Many Irish people are too embarrassed and ashamed of their own decisions during the boom to contemplate protest. Very many borrowed too much money, either to build or buy oversized dwellings, or to buy investment properties. A significant number voted Fianna Fail again and again, despite the party’s very obvious record of corruption.
It is hard for the average Irish person to condemn bankers for lending too much when that person was often content to borrow too much, and for the same person to condemn Fianna Fail for being corrupt when it was long known that they were little else, while voting for them anyway.
Thomas Ryan
Thurles, Co Tipperary
ONE BIG HALTING SITE
* Diarmaid Ferriter notes that the ‘New York Times’ once declared that the “light hand” of corporate regulation made Dublin “the Wild West of European finance”.
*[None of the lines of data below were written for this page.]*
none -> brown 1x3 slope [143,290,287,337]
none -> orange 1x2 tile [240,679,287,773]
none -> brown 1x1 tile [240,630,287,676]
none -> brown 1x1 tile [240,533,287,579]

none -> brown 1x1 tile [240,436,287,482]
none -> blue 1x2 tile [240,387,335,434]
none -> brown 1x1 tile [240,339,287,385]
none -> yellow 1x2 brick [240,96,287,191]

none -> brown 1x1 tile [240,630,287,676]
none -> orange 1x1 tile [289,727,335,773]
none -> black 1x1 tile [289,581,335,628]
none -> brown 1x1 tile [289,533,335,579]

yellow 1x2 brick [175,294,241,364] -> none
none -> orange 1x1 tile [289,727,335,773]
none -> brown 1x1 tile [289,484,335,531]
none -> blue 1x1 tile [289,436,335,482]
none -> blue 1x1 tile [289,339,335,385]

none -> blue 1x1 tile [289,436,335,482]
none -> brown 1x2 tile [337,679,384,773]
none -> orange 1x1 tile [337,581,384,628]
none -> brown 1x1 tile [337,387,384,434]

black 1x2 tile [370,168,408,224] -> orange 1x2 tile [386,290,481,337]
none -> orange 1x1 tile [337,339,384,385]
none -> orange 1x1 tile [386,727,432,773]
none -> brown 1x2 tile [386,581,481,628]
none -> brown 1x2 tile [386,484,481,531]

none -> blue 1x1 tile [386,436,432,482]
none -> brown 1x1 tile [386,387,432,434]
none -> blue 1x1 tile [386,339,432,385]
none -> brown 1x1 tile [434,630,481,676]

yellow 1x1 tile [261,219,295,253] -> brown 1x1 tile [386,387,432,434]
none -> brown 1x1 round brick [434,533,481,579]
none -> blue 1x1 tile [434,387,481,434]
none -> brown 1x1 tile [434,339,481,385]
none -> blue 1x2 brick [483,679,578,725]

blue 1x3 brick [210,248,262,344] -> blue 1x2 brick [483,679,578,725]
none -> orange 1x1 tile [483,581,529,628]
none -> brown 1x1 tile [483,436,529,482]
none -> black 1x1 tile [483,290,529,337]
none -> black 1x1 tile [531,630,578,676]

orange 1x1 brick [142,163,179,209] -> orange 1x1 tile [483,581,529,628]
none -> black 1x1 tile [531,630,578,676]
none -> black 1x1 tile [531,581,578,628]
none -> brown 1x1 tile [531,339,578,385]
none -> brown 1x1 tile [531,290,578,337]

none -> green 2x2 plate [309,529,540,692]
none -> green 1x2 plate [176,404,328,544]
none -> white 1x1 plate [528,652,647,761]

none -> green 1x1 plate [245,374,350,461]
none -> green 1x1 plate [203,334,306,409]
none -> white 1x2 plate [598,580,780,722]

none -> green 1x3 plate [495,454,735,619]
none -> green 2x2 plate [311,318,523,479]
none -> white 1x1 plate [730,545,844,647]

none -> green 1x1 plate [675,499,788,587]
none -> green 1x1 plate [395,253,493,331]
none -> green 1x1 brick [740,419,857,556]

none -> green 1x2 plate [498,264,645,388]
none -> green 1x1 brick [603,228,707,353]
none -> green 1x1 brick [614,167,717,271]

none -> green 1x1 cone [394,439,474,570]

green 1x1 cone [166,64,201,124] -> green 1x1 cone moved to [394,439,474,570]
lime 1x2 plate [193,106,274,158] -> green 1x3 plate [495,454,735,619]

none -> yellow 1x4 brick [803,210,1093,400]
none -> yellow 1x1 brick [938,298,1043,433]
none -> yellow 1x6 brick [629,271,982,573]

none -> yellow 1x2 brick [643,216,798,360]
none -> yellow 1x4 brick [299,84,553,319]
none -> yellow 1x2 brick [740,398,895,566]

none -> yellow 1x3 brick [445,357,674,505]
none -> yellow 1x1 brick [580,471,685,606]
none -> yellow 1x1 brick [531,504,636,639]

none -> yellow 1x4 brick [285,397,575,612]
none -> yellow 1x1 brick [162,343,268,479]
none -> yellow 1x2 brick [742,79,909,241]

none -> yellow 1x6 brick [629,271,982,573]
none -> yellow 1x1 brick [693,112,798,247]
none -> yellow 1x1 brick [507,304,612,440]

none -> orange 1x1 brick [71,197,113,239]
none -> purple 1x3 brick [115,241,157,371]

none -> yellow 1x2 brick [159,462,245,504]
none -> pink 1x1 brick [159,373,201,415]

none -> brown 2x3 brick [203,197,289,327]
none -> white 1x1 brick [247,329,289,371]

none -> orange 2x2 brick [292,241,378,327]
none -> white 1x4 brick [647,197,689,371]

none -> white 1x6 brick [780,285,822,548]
The Wild West not only has a whiff of sulphur about it, but also of freedom and fantasy. I feel we need a more apt metaphor.
Wikipedia describes a halting site as “. . . a facility for the accommodation of nomadic groups. They are maintained by local authorities, and include spaces to park vehicles. Halting sites are often controversial due to opposition from local residents and a belief that such settlements will harbour anti-social activity such as inter-clan violence, illegal dumping and general crime”.
Given that the masterplan of Irish governments has been to attract and seek to accommodate nomadic companies, which are then maintained by the local authorities and given plenty of space to park their (special-purpose) vehicles, and given that such settlements have been shown to engender anti-social activity and inter-clan disagreements with our European partners, would it also be fair to say that Ireland is “the halting site of the corporate world”?